If you have questions about the application process or the graduate program, go to the Graduate FAQ.
The Composition program is structured to develop students’ creative and technical abilities in writing music. Students take individual lessons with members of the composition faculty, typically studying with more than one faculty member during their course of residence. Students also may pursue training in a variety of related topics, including score-reading and conducting, orchestration, musical analysis, contemporary styles, historical periods, and world music traditions. Students in composition select a minor field from among four areas: ethnomusicology, musicology, theory/analysis, and computer music. Coursework in each area culminates in an article-length Ph.D. paper which is defended before a faculty committee.
The Ethnomusicology program prepares students to evaluate and study the place of music in various cultural contexts. Students are trained in cultural theory, anthropology, ethnographic methods, problems in cross-cultural musical analysis, and world music and vernacular musical traditions. The University has particular strengths in Middle Eastern, Latin American and Caribbean, and South Asian studies. Chicago ethnomusicology students have undertaken fieldwork in North America, in North Africa, Europe, East Asia, the Caribbean, and the Middle East.

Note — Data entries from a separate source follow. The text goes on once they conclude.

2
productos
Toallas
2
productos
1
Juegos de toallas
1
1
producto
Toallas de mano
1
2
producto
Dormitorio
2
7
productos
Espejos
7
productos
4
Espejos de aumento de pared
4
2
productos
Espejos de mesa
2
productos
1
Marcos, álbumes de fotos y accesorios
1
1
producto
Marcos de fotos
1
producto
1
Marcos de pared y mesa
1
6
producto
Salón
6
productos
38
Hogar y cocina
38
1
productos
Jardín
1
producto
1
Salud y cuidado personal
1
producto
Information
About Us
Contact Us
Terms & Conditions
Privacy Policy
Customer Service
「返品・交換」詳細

The Music History & Theory program emphasizes a wide range of methodologies and musical repertories, preparing students for careers as leading music scholars. Studies in music history may encompass cultural history, textual criticism, institutional history, hermeneutics, anthropology, race or gender studies, critical theory as well as film and media, and often a dynamic interplay between them. Students emphasizing music theory often concentrate on theoretical systems, detailed analysis of works, musical cognition, the history of theory, the history of compositional practices, and popular musics. The Chicago approach to the fields of history and theory is cross-disciplinary—students take a broad selection of courses, and their individual research programs typically reflect the flexible and porous approach that characterizes the Department and the University.
Music history and theory students with a special interest in composition may develop a program of study in consultation with faculty.